Do you want to collect all features used in each subtree? Here is a short script that achieves it, using JSON dump and a little bit of Python:
import xgboost
import json
import pprint
def annotate_tree(node):
if 'children' in node:
annotate_tree(node['children'][0])
annotate_tree(node['children'][1])
node['features_used'] = node['children'][0]['features_used'] + node['children'][1]['features_used'] + [node['split']]
else:
node['features_used'] = []
def print_tree(node, depth=0):
indent = ' ' * depth
if 'children' in node:
print(f'{indent}{node["nodeid"]}:[f{node["split"]}<{node["split_condition"]}] yes={node["yes"]}, no={node["no"]}, missing={node["missing"]}, features used in this subtree: {node["features_used"]}')

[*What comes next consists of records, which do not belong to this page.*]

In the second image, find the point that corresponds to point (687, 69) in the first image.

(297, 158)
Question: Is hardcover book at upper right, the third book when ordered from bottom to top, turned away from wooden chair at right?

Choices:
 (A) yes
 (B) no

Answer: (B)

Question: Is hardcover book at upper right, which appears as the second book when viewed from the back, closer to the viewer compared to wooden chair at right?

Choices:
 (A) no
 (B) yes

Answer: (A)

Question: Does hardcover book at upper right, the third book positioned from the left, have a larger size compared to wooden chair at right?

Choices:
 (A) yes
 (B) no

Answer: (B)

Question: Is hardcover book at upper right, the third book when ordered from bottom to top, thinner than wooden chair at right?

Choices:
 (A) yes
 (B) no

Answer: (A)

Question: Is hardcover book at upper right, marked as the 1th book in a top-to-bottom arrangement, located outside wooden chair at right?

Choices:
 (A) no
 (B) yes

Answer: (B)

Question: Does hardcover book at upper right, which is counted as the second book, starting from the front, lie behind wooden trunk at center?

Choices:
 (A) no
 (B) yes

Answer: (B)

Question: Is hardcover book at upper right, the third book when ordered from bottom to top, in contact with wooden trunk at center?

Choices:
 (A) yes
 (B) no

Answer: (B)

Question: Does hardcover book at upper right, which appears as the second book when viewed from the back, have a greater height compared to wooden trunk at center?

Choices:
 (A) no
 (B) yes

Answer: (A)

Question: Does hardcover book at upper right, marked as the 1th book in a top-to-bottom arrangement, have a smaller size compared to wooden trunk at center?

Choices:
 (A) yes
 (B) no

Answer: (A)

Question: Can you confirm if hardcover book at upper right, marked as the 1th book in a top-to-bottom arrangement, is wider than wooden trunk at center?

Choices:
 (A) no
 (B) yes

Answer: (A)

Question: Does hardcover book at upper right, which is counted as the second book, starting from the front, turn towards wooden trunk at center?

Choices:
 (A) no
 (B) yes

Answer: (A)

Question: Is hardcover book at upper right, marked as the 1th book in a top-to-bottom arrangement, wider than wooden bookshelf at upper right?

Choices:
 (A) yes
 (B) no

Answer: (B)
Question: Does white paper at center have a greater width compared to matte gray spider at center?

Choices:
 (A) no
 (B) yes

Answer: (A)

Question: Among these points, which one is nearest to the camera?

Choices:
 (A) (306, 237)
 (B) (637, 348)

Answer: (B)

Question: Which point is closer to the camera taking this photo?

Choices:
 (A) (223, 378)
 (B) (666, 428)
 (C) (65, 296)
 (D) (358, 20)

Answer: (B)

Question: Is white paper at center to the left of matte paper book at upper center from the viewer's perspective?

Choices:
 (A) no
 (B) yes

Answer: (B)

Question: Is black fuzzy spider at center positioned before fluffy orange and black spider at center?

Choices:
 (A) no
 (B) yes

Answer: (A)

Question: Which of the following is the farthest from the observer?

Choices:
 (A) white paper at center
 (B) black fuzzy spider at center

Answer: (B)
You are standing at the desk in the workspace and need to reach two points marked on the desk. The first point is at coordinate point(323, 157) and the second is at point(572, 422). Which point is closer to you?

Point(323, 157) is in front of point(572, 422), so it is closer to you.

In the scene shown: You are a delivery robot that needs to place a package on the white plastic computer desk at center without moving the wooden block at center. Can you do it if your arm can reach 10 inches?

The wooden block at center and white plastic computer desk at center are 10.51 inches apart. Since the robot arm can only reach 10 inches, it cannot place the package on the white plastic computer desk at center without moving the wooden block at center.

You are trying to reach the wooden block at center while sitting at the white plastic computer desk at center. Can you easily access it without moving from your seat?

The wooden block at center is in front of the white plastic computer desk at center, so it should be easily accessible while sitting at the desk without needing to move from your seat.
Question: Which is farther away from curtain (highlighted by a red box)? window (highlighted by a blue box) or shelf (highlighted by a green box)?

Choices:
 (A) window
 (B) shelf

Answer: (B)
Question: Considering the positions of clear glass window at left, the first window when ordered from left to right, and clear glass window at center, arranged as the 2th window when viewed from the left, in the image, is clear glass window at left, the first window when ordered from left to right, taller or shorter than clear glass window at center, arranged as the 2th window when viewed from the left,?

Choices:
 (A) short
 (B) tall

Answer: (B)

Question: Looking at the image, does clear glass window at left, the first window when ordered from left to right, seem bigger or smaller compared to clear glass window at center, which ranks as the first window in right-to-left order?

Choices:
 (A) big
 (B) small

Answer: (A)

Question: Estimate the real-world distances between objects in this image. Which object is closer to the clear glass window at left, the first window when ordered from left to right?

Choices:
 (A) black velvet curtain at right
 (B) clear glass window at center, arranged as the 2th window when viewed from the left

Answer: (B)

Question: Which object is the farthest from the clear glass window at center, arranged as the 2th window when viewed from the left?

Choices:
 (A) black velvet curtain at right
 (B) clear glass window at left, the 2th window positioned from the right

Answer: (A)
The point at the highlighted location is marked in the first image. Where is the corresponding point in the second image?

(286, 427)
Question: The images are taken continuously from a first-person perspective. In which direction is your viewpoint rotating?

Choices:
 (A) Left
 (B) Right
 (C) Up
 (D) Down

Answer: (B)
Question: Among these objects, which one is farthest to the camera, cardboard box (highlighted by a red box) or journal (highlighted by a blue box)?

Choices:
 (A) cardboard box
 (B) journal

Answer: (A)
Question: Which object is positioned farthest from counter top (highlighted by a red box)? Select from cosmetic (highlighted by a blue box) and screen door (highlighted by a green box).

print_tree(node['children'][0], depth=depth + 1)
print_tree(node['children'][1], depth=depth + 1)
else:
print(f'{indent}{node["nodeid"]}:leaf={node["leaf"]}')
bst = xgboost.Booster(model_file='xgb.model')
pp = pprint.PrettyPrinter(indent=4)
for tree_id, tree_dump in enumerate(bst.get_dump(dump_format='json')):
print(f'booster[{tree_id}]:')
tree = json.loads(tree_dump)
annotate_tree(tree)
print_tree(tree)
Example output:
booster[0]:
0:[f29<-9.53674316e-07] yes=1, no=2, missing=1, features used in this subtree: [56, 109, 29]
1:[f56<-9.53674316e-07] yes=3, no=4, missing=3, features used in this subtree: [56]
3:leaf=-0.856615365
4:leaf=0.853982329
2:[f109<-9.53674316e-07] yes=5, no=6, missing=5, features used in this subtree: [109]
5:leaf=0.971056461
6:leaf=-0.963636339
booster[1]:
0:[f29<-9.53674316e-07] yes=1, no=2, missing=1, features used in this subtree: [56, 109, 29]
1:[f56<-9.53674316e-07] yes=3, no=4, missing=3, features used in this subtree: [56]
3:leaf=0.856615365
4:leaf=-0.853982329
2:[f109<-9.53674316e-07] yes=5, no=6, missing=5, features used in this subtree: [109]
5:leaf=-0.971056461
6:leaf=0.963636339
booster[2]:
0:[f60<-9.53674316e-07] yes=1, no=2, missing=1, features used in this subtree: [29, 60]
1:[f29<-9.53674316e-07] yes=3, no=4, missing=3, features used in this subtree: [29]
3:leaf=-0.393318802
4:leaf=0.485989004
2:leaf=3.19529176
booster[3]:
0:[f60<-9.53674316e-07] yes=1, no=2, missing=1, features used in this subtree: [29, 60]
1:[f29<-9.53674316e-07] yes=3, no=4, missing=3, features used in this subtree: [29]
3:leaf=0.393318832
4:leaf=-0.485989004
2:leaf=-3.19529128
I do not think it is necessary to add record_selections
parameter, since the information you want can be obtained by processing the JSON dump.